Long ago in the days of the prophet Jeremiah, God made a promise, “Watch for this: The time is coming when I will keep the promise I made to the families of Israel and Judah. When that time comes, I will make a fresh and true shoot sprout from the David-Tree. He will run this country honestly and fairly. He will set things right. That’s when Judah will be secure and Jerusalem live in safety. The motto for the city will be, “God Has Set Things Right for Us.” (Jeremiah 33: 14 – 16). Jeremiah understood that God was speaking of the coming of the Messiah. Things were bad for the Jewish people at that time; all they had to give them hope was a promise.

Almost 1000 years passed before God fulfilled his promise in an unlikely, nearly unrecognizable way. A baby was born in a barn in a remote village. To borrow from Julian’s words, many people would and do say, “I thought it impossible that this baby would be the one for whom we hoped – the one who would set things right.” But Jesus was the one; the one who came bearing the light of hope.

Jesus came offering us abundant life. He is the one who heals our souls. The one who rescues us from the prisons of our life experiences and memories. The one who shows us the way of love. The one who frees us from our strivings for perfection. Jesus, the Light of Hope, offers us the hope of new life.

Jesus came dying in our place and showing us the redemptive power of sacrifice. Ironically, we find this hard to accept. Even the most faithful Christians wonder if we’re good enough to breach the chasm that separates us from God. We wonder if we’re going to slip up and experience God’s judgement instead of God’s mercy and compassion. Jesus shows us God’s forgiveness and invites us to show it to others. Jesus, the Light of Hope, offers us the hope of grace.

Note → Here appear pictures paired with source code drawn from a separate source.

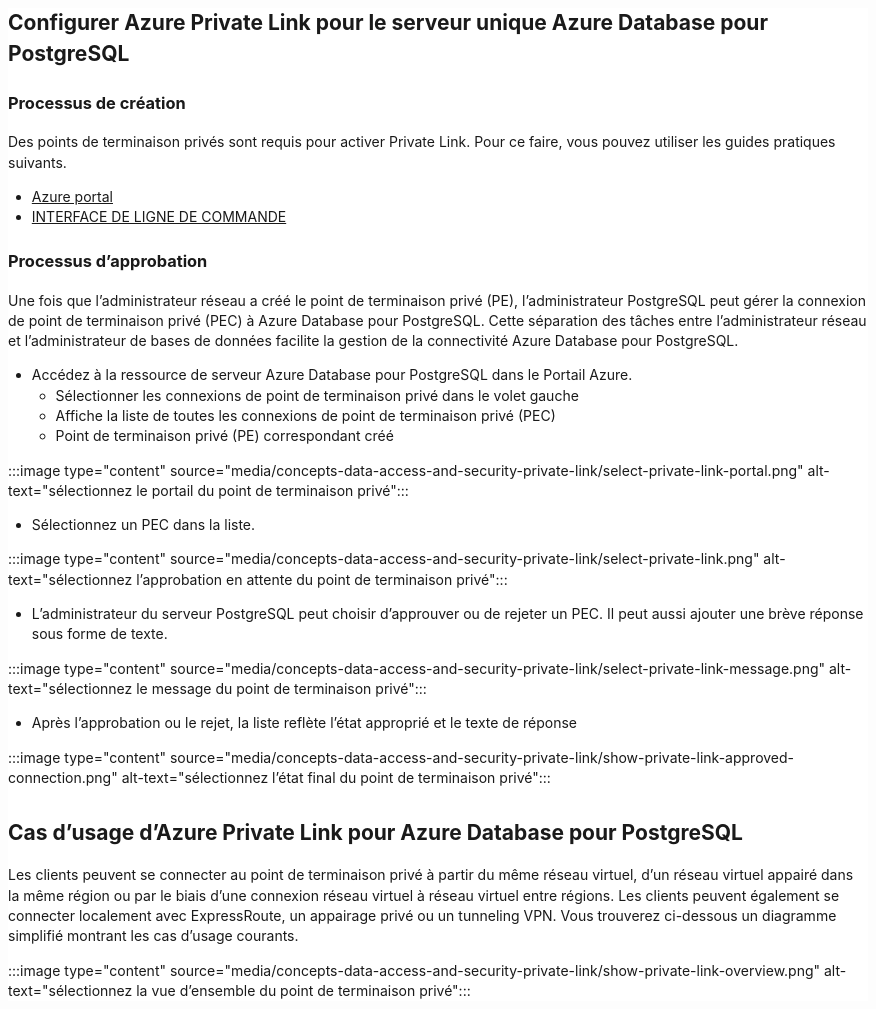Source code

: ## <a name="configure-private-link-for-azure-database-for-postgresql-single-server"></a>Configurer Azure Private Link pour le serveur unique Azure Database pour PostgreSQL

### <a name="creation-process"></a>Processus de création

Des points de terminaison privés sont requis pour activer Private Link. Pour ce faire, vous pouvez utiliser les guides pratiques suivants.

* [Azure portal](./howto-configure-privatelink-portal.md)
* [INTERFACE DE LIGNE DE COMMANDE](./howto-configure-privatelink-cli.md)

### <a name="approval-process"></a>Processus d’approbation
Une fois que l’administrateur réseau a créé le point de terminaison privé (PE), l’administrateur PostgreSQL peut gérer la connexion de point de terminaison privé (PEC) à Azure Database pour PostgreSQL. Cette séparation des tâches entre l’administrateur réseau et l’administrateur de bases de données facilite la gestion de la connectivité Azure Database pour PostgreSQL. 

* Accédez à la ressource de serveur Azure Database pour PostgreSQL dans le Portail Azure. 
    * Sélectionner les connexions de point de terminaison privé dans le volet gauche
    * Affiche la liste de toutes les connexions de point de terminaison privé (PEC)
    * Point de terminaison privé (PE) correspondant créé

:::image type="content" source="media/concepts-data-access-and-security-private-link/select-private-link-portal.png" alt-text="sélectionnez le portail du point de terminaison privé":::

* Sélectionnez un PEC dans la liste.

:::image type="content" source="media/concepts-data-access-and-security-private-link/select-private-link.png" alt-text="sélectionnez l’approbation en attente du point de terminaison privé":::

* L’administrateur du serveur PostgreSQL peut choisir d’approuver ou de rejeter un PEC. Il peut aussi ajouter une brève réponse sous forme de texte.

:::image type="content" source="media/concepts-data-access-and-security-private-link/select-private-link-message.png" alt-text="sélectionnez le message du point de terminaison privé":::

* Après l’approbation ou le rejet, la liste reflète l’état approprié et le texte de réponse

:::image type="content" source="media/concepts-data-access-and-security-private-link/show-private-link-approved-connection.png" alt-text="sélectionnez l’état final du point de terminaison privé":::

## <a name="use-cases-of-private-link-for-azure-database-for-postgresql"></a>Cas d’usage d’Azure Private Link pour Azure Database pour PostgreSQL

Les clients peuvent se connecter au point de terminaison privé à partir du même réseau virtuel, d’un réseau virtuel appairé dans la même région ou par le biais d’une connexion réseau virtuel à réseau virtuel entre régions. Les clients peuvent également se connecter localement avec ExpressRoute, un appairage privé ou un tunneling VPN. Vous trouverez ci-dessous un diagramme simplifié montrant les cas d’usage courants.

:::image type="content" source="media/concepts-data-access-and-security-private-link/show-private-link-overview.png" alt-text="sélectionnez la vue d’ensemble du point de terminaison privé":::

Jesus came to overcome sin and death through his resurrection. Perhaps more than anything, this fuels our hope. Bishop Leslie Newbigin was asked, if, when he looked to the future, he was an optimist or pessimist. He replied, ‘I am neither an optimist nor a pessimist. Jesus Christ is risen from the dead!’ For him and for us, this is the new reality. Jesus, the Light of Hope, offers us the hope of eternity.

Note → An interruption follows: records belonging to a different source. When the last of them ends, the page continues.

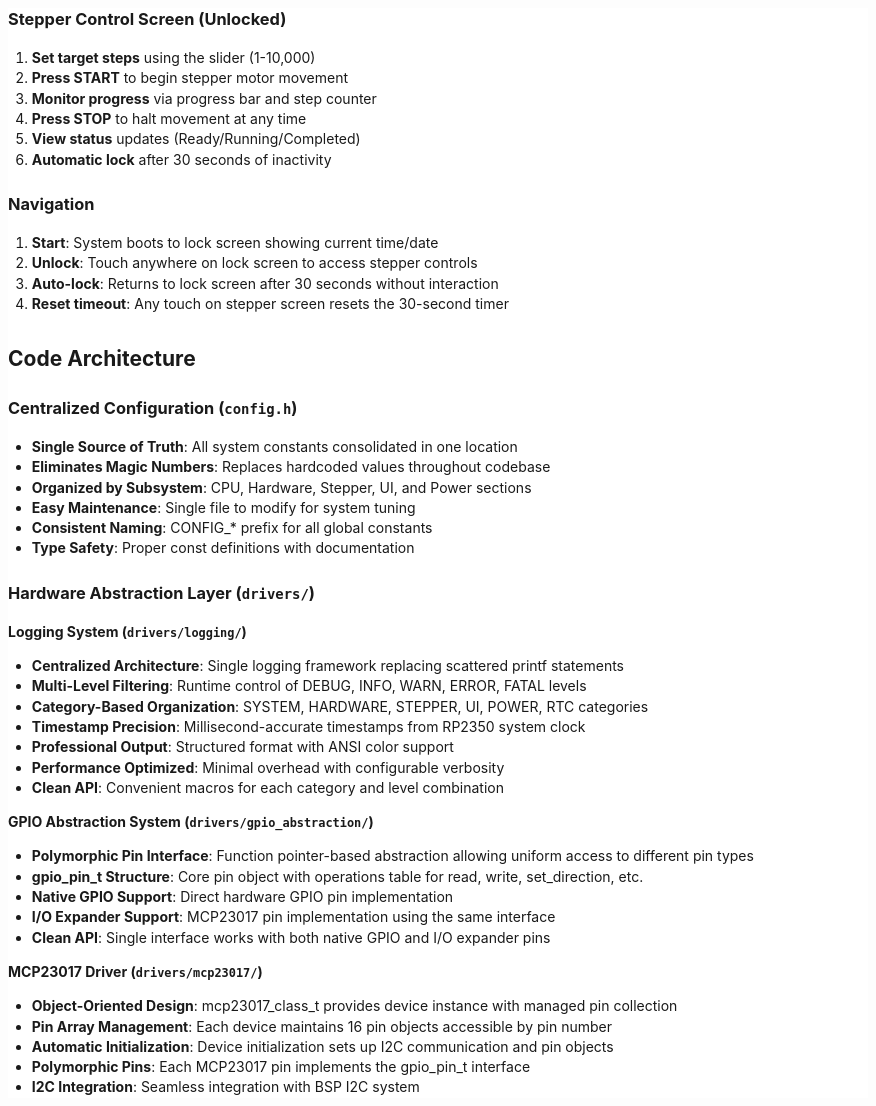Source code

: ### Stepper Control Screen (Unlocked)
1. **Set target steps** using the slider (1-10,000)
2. **Press START** to begin stepper motor movement
3. **Monitor progress** via progress bar and step counter
4. **Press STOP** to halt movement at any time
5. **View status** updates (Ready/Running/Completed)
6. **Automatic lock** after 30 seconds of inactivity

### Navigation
1. **Start**: System boots to lock screen showing current time/date
2. **Unlock**: Touch anywhere on lock screen to access stepper controls
3. **Auto-lock**: Returns to lock screen after 30 seconds without interaction
4. **Reset timeout**: Any touch on stepper screen resets the 30-second timer

## Code Architecture

### Centralized Configuration (`config.h`)
- **Single Source of Truth**: All system constants consolidated in one location
- **Eliminates Magic Numbers**: Replaces hardcoded values throughout codebase
- **Organized by Subsystem**: CPU, Hardware, Stepper, UI, and Power sections
- **Easy Maintenance**: Single file to modify for system tuning
- **Consistent Naming**: CONFIG_* prefix for all global constants
- **Type Safety**: Proper const definitions with documentation

### Hardware Abstraction Layer (`drivers/`)

**Logging System (`drivers/logging/`)**
- **Centralized Architecture**: Single logging framework replacing scattered printf statements
- **Multi-Level Filtering**: Runtime control of DEBUG, INFO, WARN, ERROR, FATAL levels
- **Category-Based Organization**: SYSTEM, HARDWARE, STEPPER, UI, POWER, RTC categories
- **Timestamp Precision**: Millisecond-accurate timestamps from RP2350 system clock
- **Professional Output**: Structured format with ANSI color support
- **Performance Optimized**: Minimal overhead with configurable verbosity
- **Clean API**: Convenient macros for each category and level combination

**GPIO Abstraction System (`drivers/gpio_abstraction/`)**
- **Polymorphic Pin Interface**: Function pointer-based abstraction allowing uniform access to different pin types
- **gpio_pin_t Structure**: Core pin object with operations table for read, write, set_direction, etc.
- **Native GPIO Support**: Direct hardware GPIO pin implementation 
- **I/O Expander Support**: MCP23017 pin implementation using the same interface
- **Clean API**: Single interface works with both native GPIO and I/O expander pins

**MCP23017 Driver (`drivers/mcp23017/`)**
- **Object-Oriented Design**: mcp23017_class_t provides device instance with managed pin collection
- **Pin Array Management**: Each device maintains 16 pin objects accessible by pin number
- **Automatic Initialization**: Device initialization sets up I2C communication and pin objects
- **Polymorphic Pins**: Each MCP23017 pin implements the gpio_pin_t interface
- **I2C Integration**: Seamless integration with BSP I2C system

Jesus will come again. Those terrifying days of hopeless vengeance are not so hopeless. In fact, the return of Jesus, like his first arrival, is great news for those who trust him and follow him. After his warning to his disciples, Jesus went on, “And then—then!—they’ll see the Son of Man welcomed in grand style—a glorious welcome! When all this starts to happen, up on your feet. Stand tall with your heads high. Help is on the way!” (Luke 21: 27 & 28). Help is on the way. Are their more encouraging words for a desperate soul who is utterly lost? Are there more reassuring words for a world that cannot save itself? Jesus, the Light of Hope, offers us the hope that, “All will be well.”

And Jesus comes to return us to that state of complete oneness and harmony when we will live in the presence of the God who loves us for all eternity. Scripture promises us “a new heaven and a new earth” where the pains and sorrows of this world are unknown, where there is no more death. Tears and mourning and pain will be unheard of, once again. Jesus, the light of hope, offers us the hope of a day when we will not need to hope.

The coming of Jesus offers us one more reason to hope. A reason even greater than God’s promises or abundant life or redemption or resurrection or the 2nd Coming or even heaven. Jesus comes not only as a beacon of hope, shining light on the darkness of our hopeless, despairing, self-destructive world, he comes as a vessel of light, as a conduit of hope. The most important thing about the celebration of the Light of Hope is that it reminds us that God still has hope for his creation and his people, for those we love and for us. The hope of Jesus coming is that it shows us that God isn’t finished with us yet, that God will not abandon us to our own poor choices, that God longs to forgive us and embrace us and bring us home. Jesus, pours out, shines down, reveals the light of God’s own hope which is far greater than any hopelessness humanity has ever experienced.

The Lord’s table is a sacred experience of God’s hope and God’s eternal love. As we come to celebrate God’s love and grace, through Jesus, the Light of Hope, come with hope for “All shall be well, and all shall be well, and all manner of things shall be well.”